Overall interesting study but needs some improvement on the writing.

  1. line 44-45 - some problems with reference
  2. Please do not use * as multiplication sign
  3. Line 84 - please use full name of SD medium
  4. Line 91 please remove +
  5. Line 99 - it should be D2O
  6. Line 578 - please use names with some references
  7. Please use italics for microorganisms names in references section

Author Response

Thank you for reading our manuscript and helpful suggestions on improving it.

 

We have employed the language editing services offered by JoF and we hope that language quality is now improved.

 We have implemented the changes that you suggested:

Changed the structure of sentence to be clearer on reference [lines 46-48]

Corrected the multiplication sign throughout the manuscript

Included full name of SD media

Corrected the temperature and D2O notations

We have italicised all the names of microorganisms in references.
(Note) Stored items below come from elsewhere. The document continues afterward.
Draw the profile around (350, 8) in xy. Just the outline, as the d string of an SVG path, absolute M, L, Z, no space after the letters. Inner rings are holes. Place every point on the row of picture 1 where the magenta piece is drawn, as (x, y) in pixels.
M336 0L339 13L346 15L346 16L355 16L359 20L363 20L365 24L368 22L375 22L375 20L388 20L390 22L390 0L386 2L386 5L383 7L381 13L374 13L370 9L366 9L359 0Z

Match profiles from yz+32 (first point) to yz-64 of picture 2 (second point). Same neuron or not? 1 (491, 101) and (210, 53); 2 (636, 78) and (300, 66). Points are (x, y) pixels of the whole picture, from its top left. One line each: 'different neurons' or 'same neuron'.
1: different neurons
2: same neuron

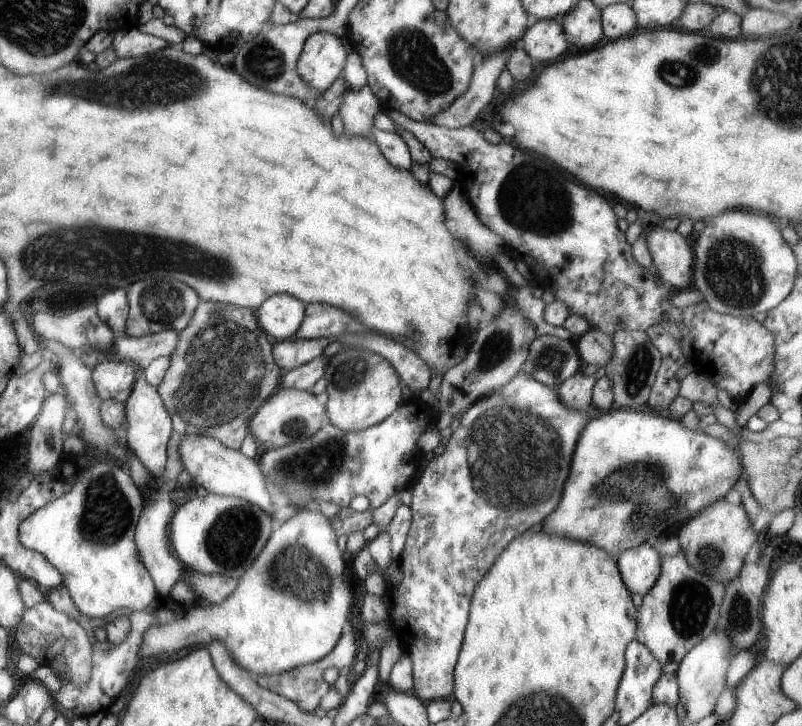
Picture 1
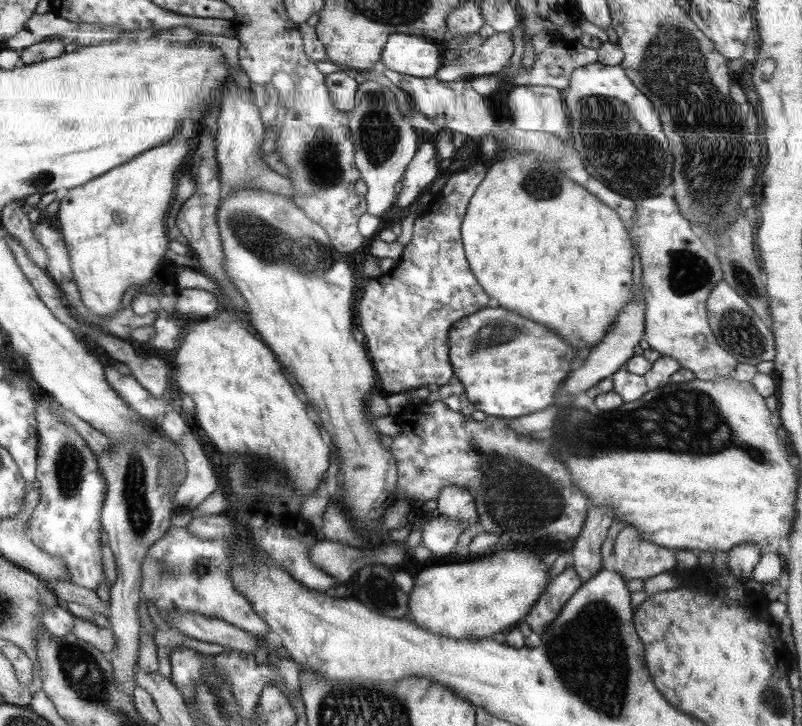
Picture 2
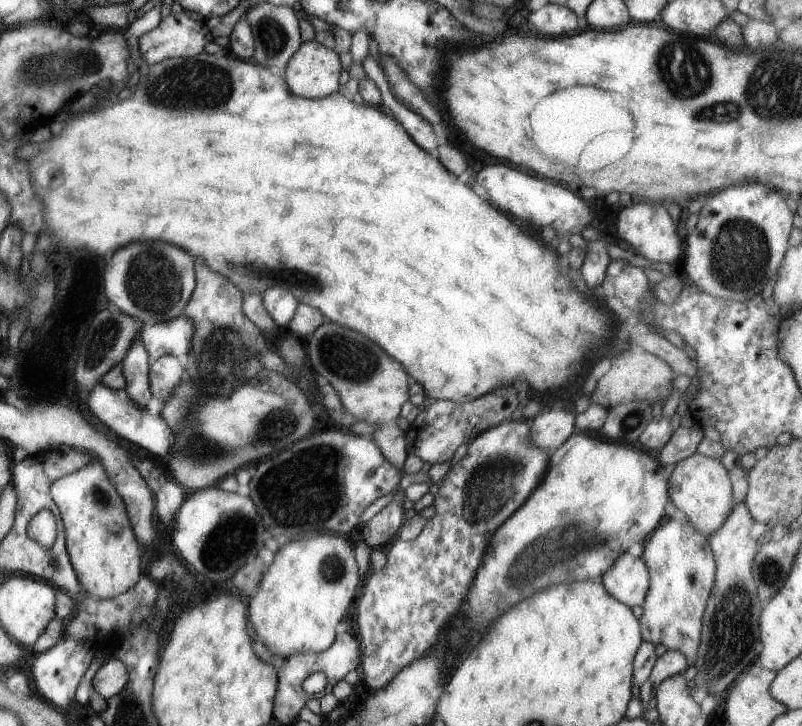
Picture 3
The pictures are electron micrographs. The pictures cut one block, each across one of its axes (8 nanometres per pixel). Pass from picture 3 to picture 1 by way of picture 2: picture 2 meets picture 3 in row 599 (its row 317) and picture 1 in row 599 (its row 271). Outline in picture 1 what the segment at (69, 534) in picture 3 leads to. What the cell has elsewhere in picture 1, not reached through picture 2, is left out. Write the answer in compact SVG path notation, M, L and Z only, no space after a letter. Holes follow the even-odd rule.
M113 461L94 462L82 470L69 492L40 508L20 524L19 538L24 547L40 552L62 574L62 585L80 613L100 620L121 607L142 611L148 609L159 596L135 540L135 529L145 502L145 494L137 488L126 466L118 466Z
On the remark of reference for line 578, we assume that you were referring to the line 587 and we have now changed the structure of the sentence to include names of the authors. [see lines 640 and 650]

 

We hope that changes are according to your suggestions, and we have improved the quality of the manuscript.

 

Round 2

Reviewer 1 Report

I thank the authors for their response and regret my initial harshness in the first review. I am swayed by the authors' explanation in the response, and I think it would improve the manuscript to include this or a variation of this rationale in the introduction or the discussion. 

Reviewer 2 Report

Dear Editor, 

The authors responded to my proposals in a satisfactory manner. I appreciate their work and I recommend publishing the manuscript in its present form.